Boycotting the NFL is not the modern-day Montgomery Bus Boycott. That was a collective action in an apartheid state to get full access to a public service that black folks were paying for in taxes but couldn’t freely use. Watching the NFL isn’t like buying R. Kelly’s music. That’s directly paying an unrepentant serial predator of black women and girls.

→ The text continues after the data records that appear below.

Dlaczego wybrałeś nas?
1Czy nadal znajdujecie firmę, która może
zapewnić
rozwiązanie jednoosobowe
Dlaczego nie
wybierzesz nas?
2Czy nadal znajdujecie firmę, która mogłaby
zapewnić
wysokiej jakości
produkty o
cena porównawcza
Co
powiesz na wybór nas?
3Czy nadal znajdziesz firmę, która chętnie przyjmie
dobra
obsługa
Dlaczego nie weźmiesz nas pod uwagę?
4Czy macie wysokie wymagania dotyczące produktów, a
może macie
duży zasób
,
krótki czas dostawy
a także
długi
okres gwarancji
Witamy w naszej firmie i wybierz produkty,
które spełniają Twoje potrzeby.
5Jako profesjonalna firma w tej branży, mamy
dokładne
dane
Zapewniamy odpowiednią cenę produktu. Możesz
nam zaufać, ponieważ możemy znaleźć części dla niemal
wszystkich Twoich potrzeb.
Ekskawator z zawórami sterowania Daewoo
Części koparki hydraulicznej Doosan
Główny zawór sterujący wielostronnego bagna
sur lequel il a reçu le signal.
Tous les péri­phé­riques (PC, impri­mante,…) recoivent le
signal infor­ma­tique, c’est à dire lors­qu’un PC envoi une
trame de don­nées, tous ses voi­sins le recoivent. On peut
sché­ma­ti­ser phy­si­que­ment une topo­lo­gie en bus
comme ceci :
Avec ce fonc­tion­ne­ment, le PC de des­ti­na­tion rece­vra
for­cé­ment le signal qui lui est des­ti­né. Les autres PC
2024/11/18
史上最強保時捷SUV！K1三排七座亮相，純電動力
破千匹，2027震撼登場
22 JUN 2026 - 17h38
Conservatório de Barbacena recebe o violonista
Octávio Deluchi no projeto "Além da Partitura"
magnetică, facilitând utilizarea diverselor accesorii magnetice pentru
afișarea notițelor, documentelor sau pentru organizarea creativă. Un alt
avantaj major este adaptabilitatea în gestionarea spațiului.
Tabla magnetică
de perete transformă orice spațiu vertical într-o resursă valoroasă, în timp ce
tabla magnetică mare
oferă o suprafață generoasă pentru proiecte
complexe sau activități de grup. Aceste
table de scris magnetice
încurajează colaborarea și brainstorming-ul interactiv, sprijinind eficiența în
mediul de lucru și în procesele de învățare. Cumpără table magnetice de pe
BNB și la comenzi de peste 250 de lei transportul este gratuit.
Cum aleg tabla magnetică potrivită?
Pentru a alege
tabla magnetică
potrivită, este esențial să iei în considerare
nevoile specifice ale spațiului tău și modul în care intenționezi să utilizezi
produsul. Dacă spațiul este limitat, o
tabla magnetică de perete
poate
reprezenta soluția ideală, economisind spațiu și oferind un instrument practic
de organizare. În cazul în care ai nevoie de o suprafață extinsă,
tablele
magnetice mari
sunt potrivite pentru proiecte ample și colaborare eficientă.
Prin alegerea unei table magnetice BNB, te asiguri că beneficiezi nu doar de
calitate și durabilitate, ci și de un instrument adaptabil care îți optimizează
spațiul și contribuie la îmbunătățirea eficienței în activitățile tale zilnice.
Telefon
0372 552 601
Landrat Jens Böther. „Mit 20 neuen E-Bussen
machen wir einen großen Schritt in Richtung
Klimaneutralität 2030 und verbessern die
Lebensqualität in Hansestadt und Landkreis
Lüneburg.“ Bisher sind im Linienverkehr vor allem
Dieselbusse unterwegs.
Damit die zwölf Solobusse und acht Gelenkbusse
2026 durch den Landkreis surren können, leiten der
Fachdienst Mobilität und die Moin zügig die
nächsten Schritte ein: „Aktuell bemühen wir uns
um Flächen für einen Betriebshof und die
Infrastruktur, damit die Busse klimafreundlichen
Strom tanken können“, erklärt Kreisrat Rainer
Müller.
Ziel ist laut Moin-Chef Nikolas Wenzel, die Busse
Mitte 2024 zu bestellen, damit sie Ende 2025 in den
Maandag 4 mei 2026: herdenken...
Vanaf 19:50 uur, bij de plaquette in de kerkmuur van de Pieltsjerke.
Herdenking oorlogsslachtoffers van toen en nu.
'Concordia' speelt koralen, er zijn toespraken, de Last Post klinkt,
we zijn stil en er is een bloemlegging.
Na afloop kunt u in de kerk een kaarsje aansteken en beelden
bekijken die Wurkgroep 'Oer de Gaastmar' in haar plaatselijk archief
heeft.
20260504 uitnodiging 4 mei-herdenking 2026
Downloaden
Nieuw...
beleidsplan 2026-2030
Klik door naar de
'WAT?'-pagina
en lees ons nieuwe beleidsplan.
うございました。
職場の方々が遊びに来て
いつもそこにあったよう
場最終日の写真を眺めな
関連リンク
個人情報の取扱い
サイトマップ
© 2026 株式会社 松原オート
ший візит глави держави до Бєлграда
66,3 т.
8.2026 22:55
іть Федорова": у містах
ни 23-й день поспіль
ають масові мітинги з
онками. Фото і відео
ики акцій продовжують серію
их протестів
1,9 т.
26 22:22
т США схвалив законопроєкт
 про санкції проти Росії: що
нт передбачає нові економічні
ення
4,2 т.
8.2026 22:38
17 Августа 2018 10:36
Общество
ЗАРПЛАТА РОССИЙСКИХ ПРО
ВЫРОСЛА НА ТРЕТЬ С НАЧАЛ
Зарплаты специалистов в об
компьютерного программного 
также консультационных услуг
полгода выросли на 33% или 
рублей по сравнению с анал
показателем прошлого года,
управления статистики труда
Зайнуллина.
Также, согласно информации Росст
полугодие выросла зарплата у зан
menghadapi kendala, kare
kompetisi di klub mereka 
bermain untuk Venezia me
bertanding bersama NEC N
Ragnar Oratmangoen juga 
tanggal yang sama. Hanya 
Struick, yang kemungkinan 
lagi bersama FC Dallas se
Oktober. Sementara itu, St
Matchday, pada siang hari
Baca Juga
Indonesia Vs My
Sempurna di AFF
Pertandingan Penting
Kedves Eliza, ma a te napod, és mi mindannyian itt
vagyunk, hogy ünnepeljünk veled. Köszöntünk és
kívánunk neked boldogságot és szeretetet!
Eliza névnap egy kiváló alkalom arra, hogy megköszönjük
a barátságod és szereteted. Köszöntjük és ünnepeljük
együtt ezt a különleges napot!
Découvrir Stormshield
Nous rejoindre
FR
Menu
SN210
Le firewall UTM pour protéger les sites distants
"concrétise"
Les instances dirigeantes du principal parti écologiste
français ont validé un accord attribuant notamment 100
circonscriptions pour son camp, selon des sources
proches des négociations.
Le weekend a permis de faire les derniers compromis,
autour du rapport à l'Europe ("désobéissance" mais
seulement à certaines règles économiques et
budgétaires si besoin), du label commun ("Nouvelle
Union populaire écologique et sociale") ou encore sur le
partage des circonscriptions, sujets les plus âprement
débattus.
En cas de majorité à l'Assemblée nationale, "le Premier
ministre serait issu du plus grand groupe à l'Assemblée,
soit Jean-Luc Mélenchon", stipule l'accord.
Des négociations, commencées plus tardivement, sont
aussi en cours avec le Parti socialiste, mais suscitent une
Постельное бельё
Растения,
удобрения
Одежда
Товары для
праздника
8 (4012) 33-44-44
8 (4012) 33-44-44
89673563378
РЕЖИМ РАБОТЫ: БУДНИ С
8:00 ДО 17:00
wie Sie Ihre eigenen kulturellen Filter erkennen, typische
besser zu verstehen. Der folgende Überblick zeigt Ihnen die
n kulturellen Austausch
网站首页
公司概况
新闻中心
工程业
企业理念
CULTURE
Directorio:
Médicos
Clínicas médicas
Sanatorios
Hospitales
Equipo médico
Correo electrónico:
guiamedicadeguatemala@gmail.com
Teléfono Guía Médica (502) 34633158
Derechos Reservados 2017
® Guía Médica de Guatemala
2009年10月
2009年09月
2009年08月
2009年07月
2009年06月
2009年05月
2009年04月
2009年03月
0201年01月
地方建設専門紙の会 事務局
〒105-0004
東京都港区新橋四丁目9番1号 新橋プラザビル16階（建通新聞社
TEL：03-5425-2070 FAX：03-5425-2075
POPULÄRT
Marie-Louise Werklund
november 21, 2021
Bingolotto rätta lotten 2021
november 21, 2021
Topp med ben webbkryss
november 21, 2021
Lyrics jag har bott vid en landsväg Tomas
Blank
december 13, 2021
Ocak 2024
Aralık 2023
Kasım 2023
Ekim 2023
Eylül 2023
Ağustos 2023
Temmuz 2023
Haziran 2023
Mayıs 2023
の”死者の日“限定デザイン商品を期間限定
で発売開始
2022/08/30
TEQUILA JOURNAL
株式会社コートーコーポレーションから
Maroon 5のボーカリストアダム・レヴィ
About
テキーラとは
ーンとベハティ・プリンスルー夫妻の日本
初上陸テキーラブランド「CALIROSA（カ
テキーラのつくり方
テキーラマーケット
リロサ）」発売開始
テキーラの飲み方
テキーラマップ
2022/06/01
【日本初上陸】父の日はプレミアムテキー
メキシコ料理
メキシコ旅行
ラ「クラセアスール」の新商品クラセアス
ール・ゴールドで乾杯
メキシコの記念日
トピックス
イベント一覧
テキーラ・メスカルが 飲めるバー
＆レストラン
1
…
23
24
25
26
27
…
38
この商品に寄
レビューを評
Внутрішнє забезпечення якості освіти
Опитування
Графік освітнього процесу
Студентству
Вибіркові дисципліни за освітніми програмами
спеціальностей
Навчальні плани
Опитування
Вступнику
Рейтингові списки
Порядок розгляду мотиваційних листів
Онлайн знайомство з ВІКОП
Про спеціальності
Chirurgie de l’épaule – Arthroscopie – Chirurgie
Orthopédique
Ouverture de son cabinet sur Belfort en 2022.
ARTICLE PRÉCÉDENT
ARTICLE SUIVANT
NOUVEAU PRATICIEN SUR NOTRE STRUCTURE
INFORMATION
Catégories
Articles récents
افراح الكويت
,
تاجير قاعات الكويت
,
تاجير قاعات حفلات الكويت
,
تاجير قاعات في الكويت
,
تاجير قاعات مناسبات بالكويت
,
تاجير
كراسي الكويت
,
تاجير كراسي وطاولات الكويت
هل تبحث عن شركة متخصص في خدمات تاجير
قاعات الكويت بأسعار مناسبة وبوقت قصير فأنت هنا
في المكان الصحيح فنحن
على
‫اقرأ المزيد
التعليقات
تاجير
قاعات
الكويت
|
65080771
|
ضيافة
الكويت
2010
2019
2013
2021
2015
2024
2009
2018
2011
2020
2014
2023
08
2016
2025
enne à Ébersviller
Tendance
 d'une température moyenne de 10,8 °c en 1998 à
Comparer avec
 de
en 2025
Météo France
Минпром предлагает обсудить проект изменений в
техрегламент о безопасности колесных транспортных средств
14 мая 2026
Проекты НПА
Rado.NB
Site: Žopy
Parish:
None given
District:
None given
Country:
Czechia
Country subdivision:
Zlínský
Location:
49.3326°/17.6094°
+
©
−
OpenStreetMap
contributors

Watching the NFL is more like, eating meat, or buying sneakers, or watching porn. You rationalize the individual pleasure you get out of it, while knowing full well that you’re contributing to a system that is built on exploitation. You could stop, but you balance the scales in some other way by buying recycled toilet paper. Or maybe you just don’t care and realize that there are so many horrid systems that you participate in for food, pleasure or even employment that you’ll save your activist passion for specific events like not crossing the picket line to stay at fancy hotel or refusing to buy overpriced coffee from a megalomaniac who’s whole business model is fancified gentrification and third world labor suppression. You get to choose.
At the end of a night of pretty lousy football—yes, the Patriots won again—I looked around the room of my friends in East Atlanta, most of whom had scaled back from the NFL in some way or another this year. They quit fantasy football, or watched fewer games, or dropped their season tickets. I did some of those things, but not all. To be honest, I don’t know if I’ll watch the NFL next season, Roger Goodell could donate 50 kajiliion dollars to social justice and that wouldn’t make the league any less exploitative. Colin Kaepernick could get picked up by a team tomorrow and that wouldn’t make the NFL owners any less racist. I don’t choose to make the NFL my stand, but if I do I promise that doesn’t make me any deeper or more woke than the day before, and it won’t do anything for my “brand,” it just means I decided which of the dozens of horrible systems I participate in I’ll stop supporting for awhile.